The butterfly-effect is the unexpected difference between the result of a classification based on a given data asset and the result of another classification, based on a data asset, having just one additional record as the input; in this case, we have data at about every 0.25 s, where the used length of the time series can be over 100 or 1000. Differences will be derived by means of ranked inputs – especially in case of data having the same value. Similarity analysis is a typical ranking-oriented modelling scheme, where these special effects can be detected at once, without the need for any further manipulations. Since similarity analysis produces model chains, symmetry-driven similarity analyses can have, as well, butterfly-effects in a consistence-oriented model structure. Sustainability can be regarded as a mathematical issue5, being a dynamic phenomenon. Sustainability may be redefined as a capability of forecasting system behavior. Random-like, not-planned incidents cannot be accepted as sustainable and realized plan values. The most trivial usage of the ‘here and now’ characterized sustainability approach is precision farming and its analogy, the EEG-riculture, as such.
本文的动机背景是从科学哲学和数学的角度对蝴蝶效应和可持续性现象进行新的阐释。我们的目标是通过观察观察者自身,探索主体思维和操作中最显著的错误,同时分析蝴蝶效应的特殊性,揭示蝴蝶效应与可持续性之间的联系。我们的推理是基于认知科学方法,农业科学实验,并行脑电图(脑电图)测量。后者来自于innoia团队流动研究团队的研究领域,是认知科学领域的一种全新的方法论方法,它建立在先前比较行为科学结果的基础上1,但建立在新的技术机会和专业立场上2,3。因此,我们可以在研究人类思想的相互作用的同时,看到一个新的背景和定义测量方法的问题。这些脑电图测量是广泛研究的一部分,该研究的重点是识别人类对现实的平行感知和同步感知-反应关系。在科学哲学方法中,蝴蝶效应总是由观察者通过在他/她的配给中使用“小”或“看似无关紧要”的指标来提供,而人们发现效果与原因的这种近似(定量)属性并不是线性相关的。与观察者的预期相比,结果是出乎意料的,不可预测的。因此,这个问题需要改变观点,也就是说,人们需要对小原因给予更大的重视。为了发现这些原因,我们需要更深入地探索人类观察的机制。本文的数学目标是展示一个探索的蝴蝶效应过程,基于真实的,但匿名并行测量的脑电图数据资产,其中每个步骤是可重复的。
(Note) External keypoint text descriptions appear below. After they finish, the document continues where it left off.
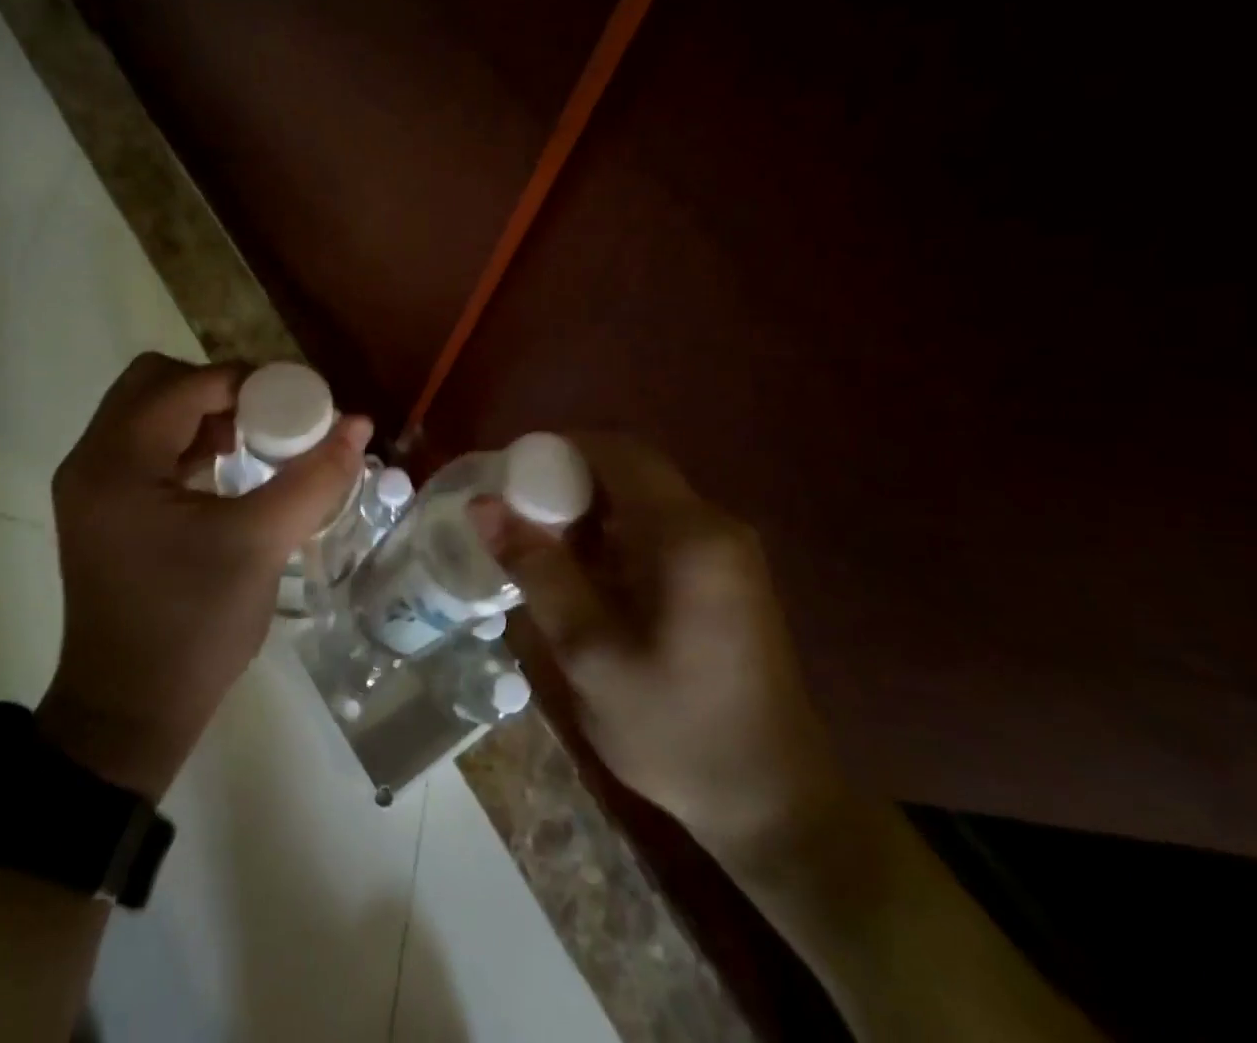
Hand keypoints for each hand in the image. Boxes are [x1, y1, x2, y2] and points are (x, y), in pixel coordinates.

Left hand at [39, 354, 370, 796]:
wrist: (128, 713)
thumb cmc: (193, 626)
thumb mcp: (261, 545)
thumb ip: (315, 477)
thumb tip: (359, 423)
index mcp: (118, 462)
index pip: (187, 385)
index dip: (249, 382)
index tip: (299, 402)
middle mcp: (90, 460)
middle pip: (155, 382)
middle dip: (217, 389)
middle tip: (267, 419)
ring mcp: (88, 484)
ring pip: (146, 411)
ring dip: (201, 413)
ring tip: (252, 443)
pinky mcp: (98, 507)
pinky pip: (142, 445)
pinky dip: (184, 441)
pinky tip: (224, 471)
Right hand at [477, 435, 846, 865]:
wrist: (774, 806)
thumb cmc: (675, 731)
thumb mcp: (589, 653)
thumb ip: (536, 570)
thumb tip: (482, 504)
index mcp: (688, 535)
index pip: (617, 451)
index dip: (558, 451)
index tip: (510, 479)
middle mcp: (714, 525)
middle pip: (629, 471)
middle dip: (567, 484)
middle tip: (517, 520)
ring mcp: (726, 550)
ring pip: (642, 499)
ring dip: (589, 513)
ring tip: (541, 552)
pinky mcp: (726, 575)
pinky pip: (659, 529)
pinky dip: (614, 538)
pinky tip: (586, 579)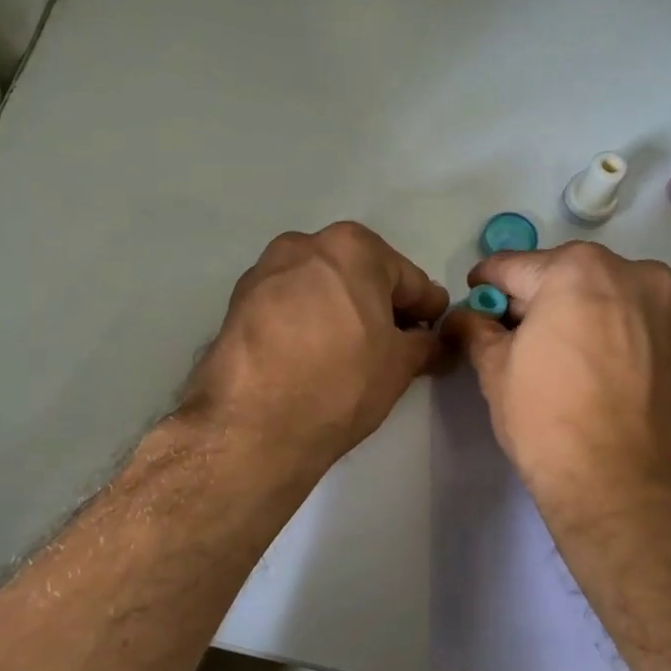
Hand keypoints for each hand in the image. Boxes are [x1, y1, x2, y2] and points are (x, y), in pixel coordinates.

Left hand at [182, 222, 448, 470]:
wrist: (251, 425)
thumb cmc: (340, 383)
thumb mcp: (399, 366)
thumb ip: (425, 344)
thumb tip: (432, 342)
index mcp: (352, 248)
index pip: (408, 279)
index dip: (427, 310)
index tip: (433, 334)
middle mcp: (304, 245)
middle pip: (359, 275)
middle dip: (379, 306)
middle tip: (392, 347)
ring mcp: (264, 271)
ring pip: (319, 288)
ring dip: (339, 311)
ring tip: (347, 355)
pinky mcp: (237, 302)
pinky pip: (287, 306)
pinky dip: (304, 322)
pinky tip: (309, 357)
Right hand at [442, 242, 670, 526]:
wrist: (631, 490)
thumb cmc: (550, 421)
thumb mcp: (495, 371)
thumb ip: (475, 331)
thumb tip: (463, 318)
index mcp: (578, 270)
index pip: (512, 266)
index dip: (483, 287)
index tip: (471, 306)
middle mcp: (630, 274)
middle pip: (561, 276)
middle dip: (530, 301)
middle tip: (506, 338)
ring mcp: (663, 307)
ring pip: (598, 297)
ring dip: (568, 315)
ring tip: (548, 359)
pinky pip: (626, 322)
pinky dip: (601, 333)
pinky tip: (584, 371)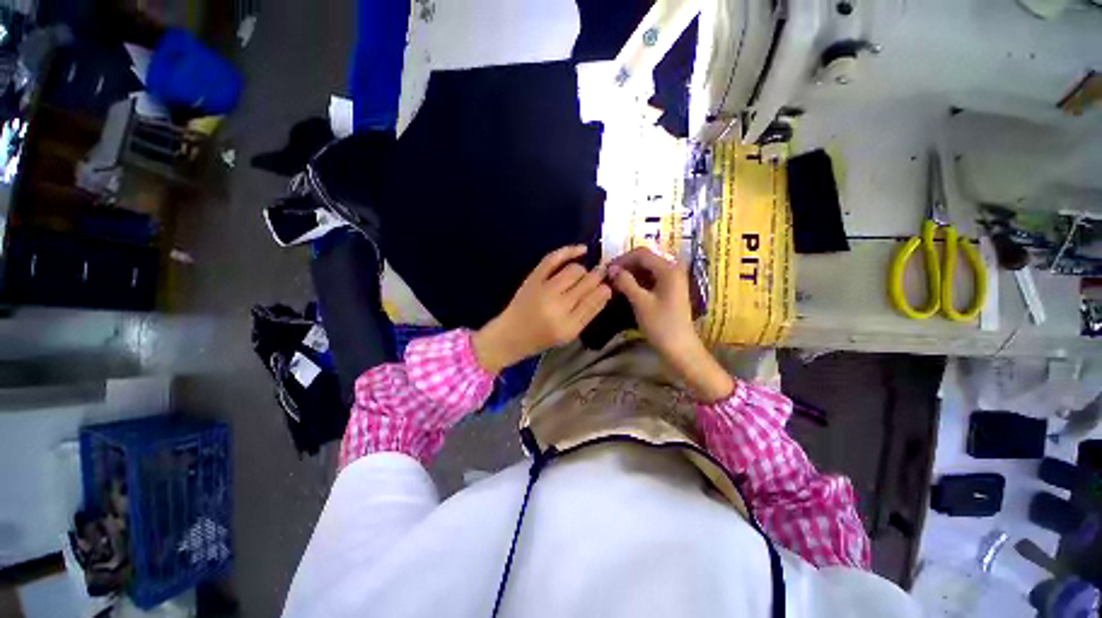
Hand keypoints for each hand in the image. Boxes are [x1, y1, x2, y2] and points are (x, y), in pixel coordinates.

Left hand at [473, 245, 611, 372]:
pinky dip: (568, 251)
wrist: (511, 334)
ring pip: (574, 270)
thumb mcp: (569, 334)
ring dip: (584, 270)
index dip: (605, 289)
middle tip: (602, 275)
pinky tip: (582, 249)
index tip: (609, 285)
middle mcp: (557, 306)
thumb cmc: (542, 338)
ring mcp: (543, 289)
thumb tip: (606, 291)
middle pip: (586, 282)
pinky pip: (553, 259)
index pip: (594, 300)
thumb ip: (588, 313)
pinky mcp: (533, 278)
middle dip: (597, 277)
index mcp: (568, 325)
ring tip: (585, 274)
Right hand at [609, 247, 734, 401]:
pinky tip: (626, 289)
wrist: (680, 347)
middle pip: (645, 259)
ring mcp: (672, 280)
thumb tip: (611, 269)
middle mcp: (673, 269)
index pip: (641, 254)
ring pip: (647, 269)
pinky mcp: (670, 290)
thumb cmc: (661, 324)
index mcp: (668, 269)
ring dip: (631, 274)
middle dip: (626, 266)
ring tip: (615, 284)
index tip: (607, 270)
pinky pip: (651, 279)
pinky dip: (638, 282)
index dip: (622, 259)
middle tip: (609, 277)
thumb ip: (625, 282)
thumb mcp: (640, 302)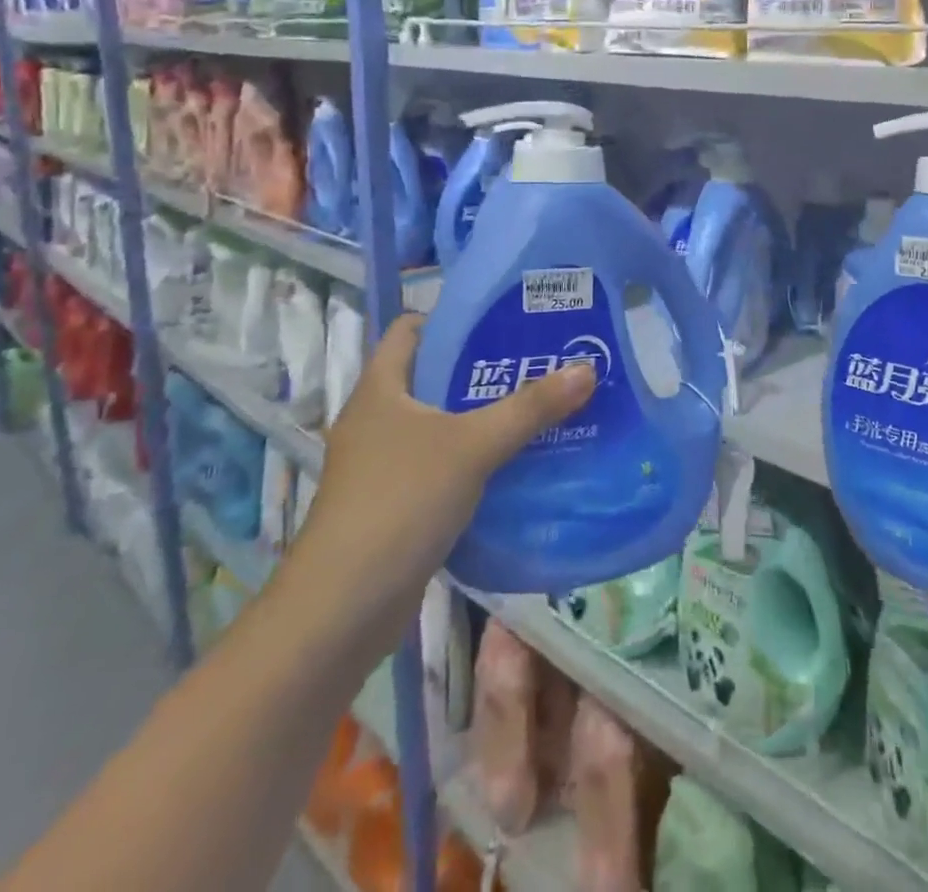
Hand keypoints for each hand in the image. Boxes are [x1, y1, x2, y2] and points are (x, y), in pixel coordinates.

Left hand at [292, 314, 596, 623]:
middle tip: (536, 362)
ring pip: (439, 426)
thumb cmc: (399, 503)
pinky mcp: (393, 505)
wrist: (342, 610)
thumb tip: (586, 368)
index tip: (501, 319)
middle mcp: (376, 420)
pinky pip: (440, 467)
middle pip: (431, 377)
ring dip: (480, 419)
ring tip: (537, 409)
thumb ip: (530, 408)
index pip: (409, 330)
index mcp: (380, 390)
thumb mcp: (471, 447)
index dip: (451, 317)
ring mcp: (381, 466)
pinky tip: (513, 466)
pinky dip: (473, 462)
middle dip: (481, 369)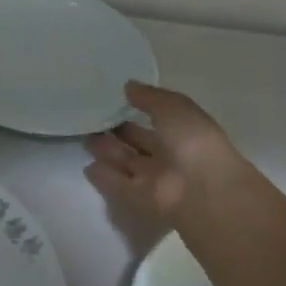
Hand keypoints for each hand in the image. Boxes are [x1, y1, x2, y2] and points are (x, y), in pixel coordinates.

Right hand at [84, 82, 241, 225]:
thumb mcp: (174, 108)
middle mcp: (170, 156)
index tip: (115, 100)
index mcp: (184, 133)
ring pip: (127, 163)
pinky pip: (119, 185)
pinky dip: (105, 177)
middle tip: (93, 119)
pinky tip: (87, 166)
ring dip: (108, 152)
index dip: (139, 109)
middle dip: (119, 132)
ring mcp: (155, 180)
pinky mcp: (140, 199)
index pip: (158, 119)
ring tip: (84, 137)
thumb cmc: (193, 142)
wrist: (201, 190)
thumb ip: (150, 97)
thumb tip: (128, 87)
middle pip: (140, 143)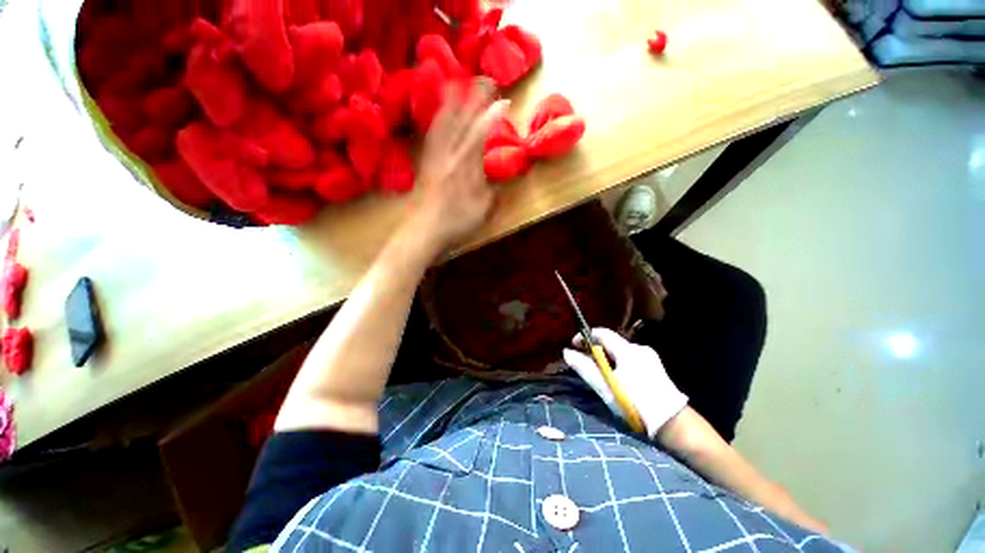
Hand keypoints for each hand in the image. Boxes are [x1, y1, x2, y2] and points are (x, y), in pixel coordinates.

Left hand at [408, 79, 507, 252]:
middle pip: (461, 121)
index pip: (480, 135)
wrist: (424, 231)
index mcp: (465, 168)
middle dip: (474, 98)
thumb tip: (497, 180)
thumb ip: (491, 192)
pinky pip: (432, 134)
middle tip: (485, 81)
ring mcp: (434, 158)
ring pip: (443, 123)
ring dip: (452, 101)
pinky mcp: (426, 163)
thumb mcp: (482, 211)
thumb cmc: (456, 224)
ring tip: (459, 83)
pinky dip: (437, 118)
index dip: (492, 117)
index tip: (505, 102)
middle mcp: (448, 157)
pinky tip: (440, 113)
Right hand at [563, 328, 687, 437]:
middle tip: (584, 361)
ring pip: (620, 350)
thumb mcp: (605, 388)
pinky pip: (630, 357)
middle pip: (611, 341)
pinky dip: (618, 362)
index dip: (585, 336)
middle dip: (595, 348)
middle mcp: (639, 348)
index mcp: (627, 351)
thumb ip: (585, 368)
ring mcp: (649, 356)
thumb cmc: (634, 405)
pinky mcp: (655, 366)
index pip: (602, 333)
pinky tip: (617, 377)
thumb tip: (567, 353)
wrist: (673, 424)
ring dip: (607, 356)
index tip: (574, 345)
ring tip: (599, 372)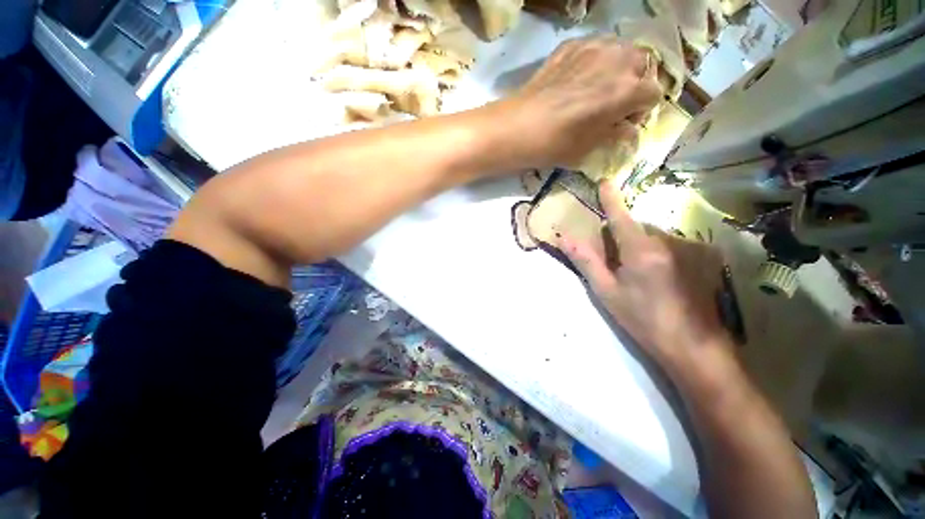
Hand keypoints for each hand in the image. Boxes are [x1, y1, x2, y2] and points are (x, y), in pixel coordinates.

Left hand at [498, 36, 661, 168]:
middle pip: (643, 64)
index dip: (642, 110)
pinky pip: (595, 46)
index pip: (654, 94)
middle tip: (615, 102)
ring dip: (618, 67)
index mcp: (628, 91)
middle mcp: (617, 61)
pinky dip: (595, 60)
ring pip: (621, 49)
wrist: (519, 127)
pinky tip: (579, 77)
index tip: (625, 122)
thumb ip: (615, 134)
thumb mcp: (590, 147)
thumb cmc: (556, 144)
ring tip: (599, 86)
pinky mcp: (571, 45)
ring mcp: (593, 48)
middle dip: (635, 83)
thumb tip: (628, 130)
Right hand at [558, 180, 732, 365]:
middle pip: (637, 229)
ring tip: (643, 277)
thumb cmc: (643, 319)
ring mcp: (690, 248)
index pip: (621, 217)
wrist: (694, 346)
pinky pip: (672, 246)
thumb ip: (587, 261)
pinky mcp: (705, 257)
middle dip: (623, 239)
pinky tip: (664, 279)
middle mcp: (668, 241)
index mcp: (641, 250)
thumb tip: (566, 239)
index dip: (611, 199)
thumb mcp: (607, 292)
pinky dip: (661, 254)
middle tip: (618, 266)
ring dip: (643, 248)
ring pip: (655, 238)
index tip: (605, 182)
需要解决的问题是:(i)如何在相似度分析的框架内对个人时间序列数据(0.25秒采样的原始个人EEG数据序列)进行正确的分类?(二)如何应对蝴蝶效应?(三)如何在爱德华·n·洛伦兹(Edward N. Lorenz)所指定的混沌系统的理论道路上向前迈进?蝴蝶效应是基于给定数据资产的分类结果与基于数据资产的另一个分类结果之间的意外差异,该分类结果只有一个额外的记录作为输入;在这种情况下,我们大约每0.25秒有一次数据,其中使用的时间序列长度可以超过100或1000。差异将通过排序输入的方式产生-特别是在具有相同值的数据的情况下。相似性分析是一种典型的面向排名的建模方案,可以立即检测到这些特殊效果,而不需要任何进一步的操作。由于相似性分析产生模型链,对称驱动的相似性分析也可以在面向一致性的模型结构中产生蝴蝶效应。可持续性可以看作是一个数学问题,是一种动态现象。可持续性可以重新定义为预测系统行为的能力。随机的、非计划的事件不能被接受为可持续的、可实现的计划值。以“此时此地”为特征的可持续发展方法最平凡的用法是精准农业及其类比,即脑电图农业。